- **ACTIVITY**
Your answer should hold the data exactly as given, minus any picture.

Saved data entries:

-- Opening Marker --

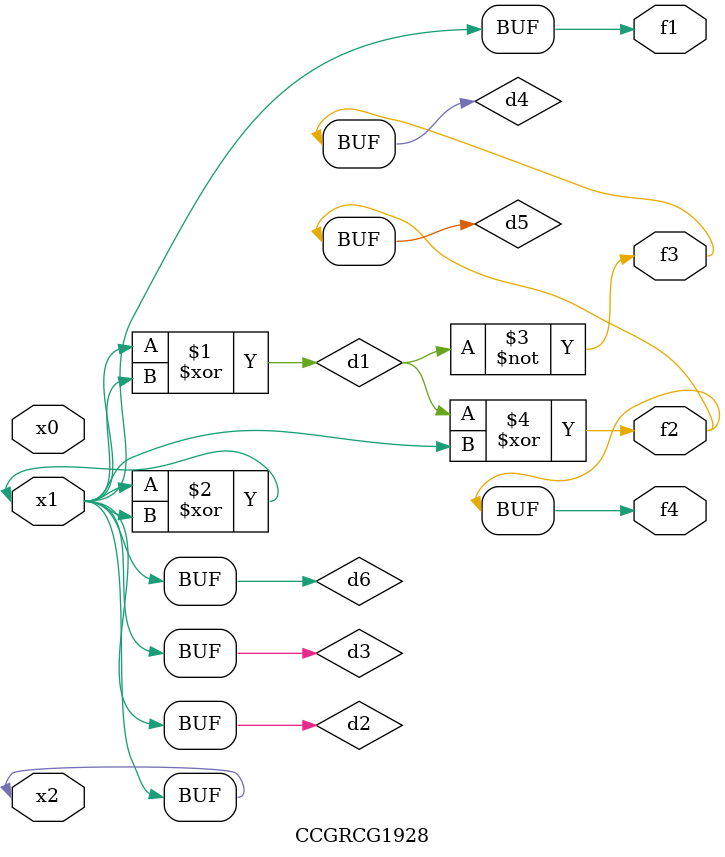
<source format=v>
module CCGRCG1928(
	input x0, x1, x2,
	output f1, f2, f3, f4
);

	wire d1, d2, d3, d4, d5, d6;

	xor (d1, x1, x2);
	buf (d2, x1, x2);
	xor (d3, x1, x2);
	nor (d4, d1);
	xor (d5, d1, d2);
	buf (d6, d2, d3);
	assign f1 = d6;
	assign f2 = d5;
	assign f3 = d4;
	assign f4 = d5;
endmodule

</source>
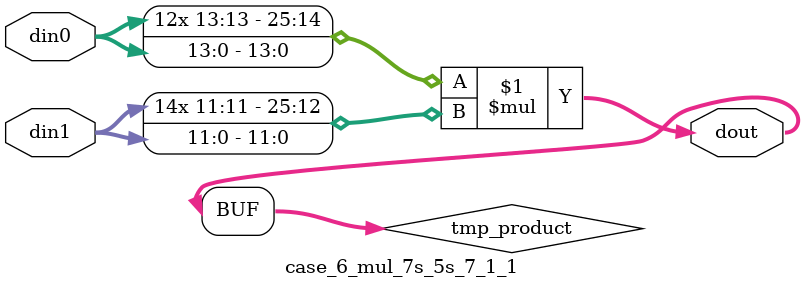
<source format=v>

`timescale 1 ns / 1 ps

 module case_6_mul_7s_5s_7_1_1(din0, din1, dout);
parameter ID = 1;
parameter NUM_STAGE = 0;
parameter din0_WIDTH = 14;
parameter din1_WIDTH = 12;
parameter dout_WIDTH = 26;

input [din0_WIDTH - 1 : 0] din0; 
input [din1_WIDTH - 1 : 0] din1; 
output [dout_WIDTH - 1 : 0] dout;

wire signed [dout_WIDTH - 1 : 0] tmp_product;



























assign tmp_product = $signed(din0) * $signed(din1);








assign dout = tmp_product;





















endmodule

</source>
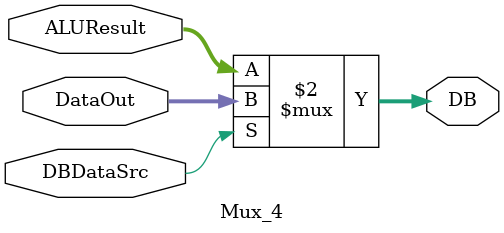
<source format=v>
`timescale 1ns / 1ps

//´æ»Ø¼Ä´æÆ÷µÄÊÇALUµÄ½á¹û or Êý¾Ý´æ´¢Æ÷µÄÊä³ö
module Mux_4(
    //Êý¾Ý´æ´¢Æ÷ÖÐµÄÊý¾Ý
    input [31:0] DataOut,
    //ALUµÄ½á¹û
    input [31:0] ALUResult,
    input DBDataSrc,
    output [31:0] DB
    );
    assign DB = (DBDataSrc==1'b0)? ALUResult: DataOut;
endmodule

</source>
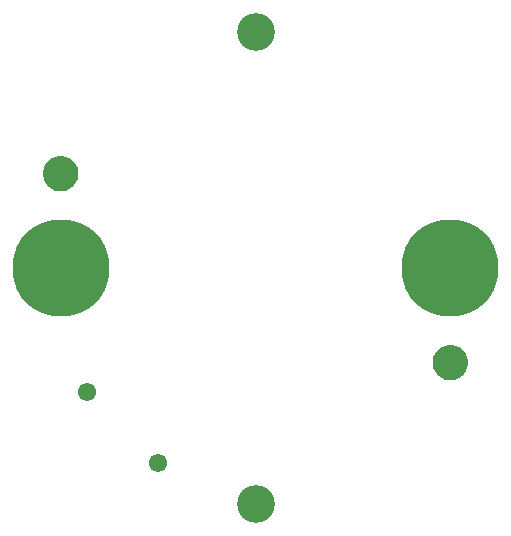
<source format=gbs>
G04*
G04 #@! TF.GenerationSoftware,Altium Limited,Altium Designer,20.1.8 (145)*
G04*
G04 Layer_Color=16711935*
%FSTAX43Y43*%
%MOMM*%
G71*
G04*
G04 #@! TF.SameCoordinates,4CD76DC4-311B-4E25-801D-5A3FBB03E2DD*
G04*
G04*
G04 #@! TF.FilePolarity,Negative*
G04*
G01*
G75*
%ADD10C,8.203*%
%ADD11C,3.203*%
%ADD12C,1.553*%
G36*
X0082874Y0083992D02*
X0083146Y0083879D01*
X0083391Y0083715D01*
X0083599Y0083507D01*
X0083763Y0083262D01*
X0083876Y008299D01*
X0083933Y0082701D01*
Y0082401D01*
X0083875Y0082111D01*
X0083762Y0081838D01*
X0083598Y0081593D01*
X0083389Y0081384D01*
X0083144Y008122D01*
X0082871Y0081107D01*
X0082581Y0081049D01*
X008228D01*
X0081991Y0081106D01*
X0081719Y0081219D01*
X0081475Y0081382D01*
X0081266Y0081591D01*
X0081103Y0081835D01*
X008099Y0082107D01*
X0080933Y0082396D01*
Y0082696D01*
X008099Y0082985D01*
X0081103Y0083256D01*
X0081266Y0083501D01*
X0081474Y0083709D01*
X0081719Y0083873D01*
X0081991Y0083985D01*
X0082279Y0084043D01*
X0082427Y0084043D01*
X0082438Y0084049D01*
Y0084049D01*
X0082585D01*
X0082874Y0083992D01*
D02*
G37*
G36*
X0115869Y0067995D02*
X0116141Y0067882D01*
X0116386Y0067718D01*
X0116594Y006751D01*
X0116758Y0067265D01*
X0116871Y0066993D01*
X0116928Y0066704D01*
Y0066404D01*
X0116871Y0066115D01*
X0116758Y0065842D01*
X0116593Y0065596D01*
X0116384Y0065387D01*
X0116139Y0065223D01*
X0115866Y006511D01*
X0115576Y0065052D01*
X0115275D01*
X0114986Y006511D01*
X0114714Y0065222D01*
X011447Y0065386D01*
X0114262Y0065594D01*
X0114098Y0065838D01*
X0113986Y006611D01*
X0113928Y0066399D01*
Y0066699D01*
X0113986Y0066988D01*
X0114098Y006726D01*
X0114262Y0067504D01*
X011447Y0067712D01*
X0114714Y0067876D01*
X0114986Y0067988D01*
X0115275Y0068046D01*
X0115422Y0068046D01*
X0115433Y0068052D01*
Y0068052D01*
X011558D01*
X0115869Y0067995D01*
D02*
G37*
D10*
X0082433Y0074549D02*
D03*
X0115433D02*
D03*
D11*
X0098997Y0094549D02*
D03*
Y0054549D02*
D03*
D12*
X0090683Y0058049D02*
D03*
X0084683Y0064049D02*
D03*
M02*

</source>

-- Closing Marker --

- **RESPONSE TO THIS EXERCISE**
<source format=v>
module CCGRCG1928(
	input x0, x1, x2,
	output f1, f2, f3, f4
);

	wire d1, d2, d3, d4, d5, d6;

	xor (d1, x1, x2);
	buf (d2, x1, x2);
	xor (d3, x1, x2);
	nor (d4, d1);
	xor (d5, d1, d2);
	buf (d6, d2, d3);
	assign f1 = d6;
	assign f2 = d5;
	assign f3 = d4;
	assign f4 = d5;
endmodule

</source>
<source format=v>

`timescale 1 ns / 1 ps

 module case_6_mul_7s_5s_7_1_1(din0, din1, dout);
parameter ID = 1;
parameter NUM_STAGE = 0;
parameter din0_WIDTH = 14;
parameter din1_WIDTH = 12;
parameter dout_WIDTH = 26;

input [din0_WIDTH - 1 : 0] din0; 
input [din1_WIDTH - 1 : 0] din1; 
output [dout_WIDTH - 1 : 0] dout;

wire signed [dout_WIDTH - 1 : 0] tmp_product;



























assign tmp_product = $signed(din0) * $signed(din1);








assign dout = tmp_product;





















endmodule

</source>
<source format=v>
`timescale 1ns / 1ps

//´æ»Ø¼Ä´æÆ÷µÄÊÇALUµÄ½á¹û or Êý¾Ý´æ´¢Æ÷µÄÊä³ö
module Mux_4(
    //Êý¾Ý´æ´¢Æ÷ÖÐµÄÊý¾Ý
    input [31:0] DataOut,
    //ALUµÄ½á¹û
    input [31:0] ALUResult,
    input DBDataSrc,
    output [31:0] DB
    );
    assign DB = (DBDataSrc==1'b0)? ALUResult: DataOut;
endmodule

</source>
<source format=gbs>
G04*
G04 #@! TF.GenerationSoftware,Altium Limited,Altium Designer,20.1.8 (145)*
G04*
G04 Layer_Color=16711935*
%FSTAX43Y43*%
%MOMM*%
G71*
G04*
G04 #@! TF.SameCoordinates,4CD76DC4-311B-4E25-801D-5A3FBB03E2DD*
G04*
G04*
G04 #@! TF.FilePolarity,Negative*
G04*
G01*
G75*
%ADD10C,8.203*%
%ADD11C,3.203*%
%ADD12C,1.553*%
G36*
X0082874Y0083992D02*
X0083146Y0083879D01*
X0083391Y0083715D01*
X0083599Y0083507D01*
X0083763Y0083262D01*
X0083876Y008299D01*
X0083933Y0082701D01*
Y0082401D01*
X0083875Y0082111D01*
X0083762Y0081838D01*
X0083598Y0081593D01*
X0083389Y0081384D01*
X0083144Y008122D01*
X0082871Y0081107D01*
X0082581Y0081049D01*
X008228D01*
X0081991Y0081106D01*
X0081719Y0081219D01*
X0081475Y0081382D01*
X0081266Y0081591D01*
X0081103Y0081835D01*
X008099Y0082107D01*
X0080933Y0082396D01*
Y0082696D01*
X008099Y0082985D01*
X0081103Y0083256D01*
X0081266Y0083501D01*
X0081474Y0083709D01*
X0081719Y0083873D01*
X0081991Y0083985D01*
X0082279Y0084043D01*
X0082427Y0084043D01*
X0082438Y0084049D01*
Y0084049D01*
X0082585D01*
X0082874Y0083992D01*
D02*
G37*
G36*
X0115869Y0067995D02*
X0116141Y0067882D01*
X0116386Y0067718D01*
X0116594Y006751D01*
X0116758Y0067265D01*
X0116871Y0066993D01*
X0116928Y0066704D01*
Y0066404D01*
X0116871Y0066115D01*
X0116758Y0065842D01*
X0116593Y0065596D01*
X0116384Y0065387D01*
X0116139Y0065223D01*
X0115866Y006511D01*
X0115576Y0065052D01*
X0115275D01*
X0114986Y006511D01*
X0114714Y0065222D01*
X011447Y0065386D01*
X0114262Y0065594D01*
X0114098Y0065838D01*
X0113986Y006611D01*
X0113928Y0066399D01*
Y0066699D01*
X0113986Y0066988D01*
X0114098Y006726D01*
X0114262Y0067504D01*
X011447Y0067712D01*
X0114714Y0067876D01*
X0114986Y0067988D01*
X0115275Y0068046D01*
X0115422Y0068046D01*
X0115433Y0068052D01*
Y0068052D01*
X011558D01*
X0115869Y0067995D01*
D02*
G37*
D10*
X0082433Y0074549D02*
D03*
X0115433D02*
D03*
D11*
X0098997Y0094549D02*
D03*
Y0054549D02*
D03*
D12*
X0090683Y0058049D02*
D03*
X0084683Y0064049D02*
D03*
M02*

</source>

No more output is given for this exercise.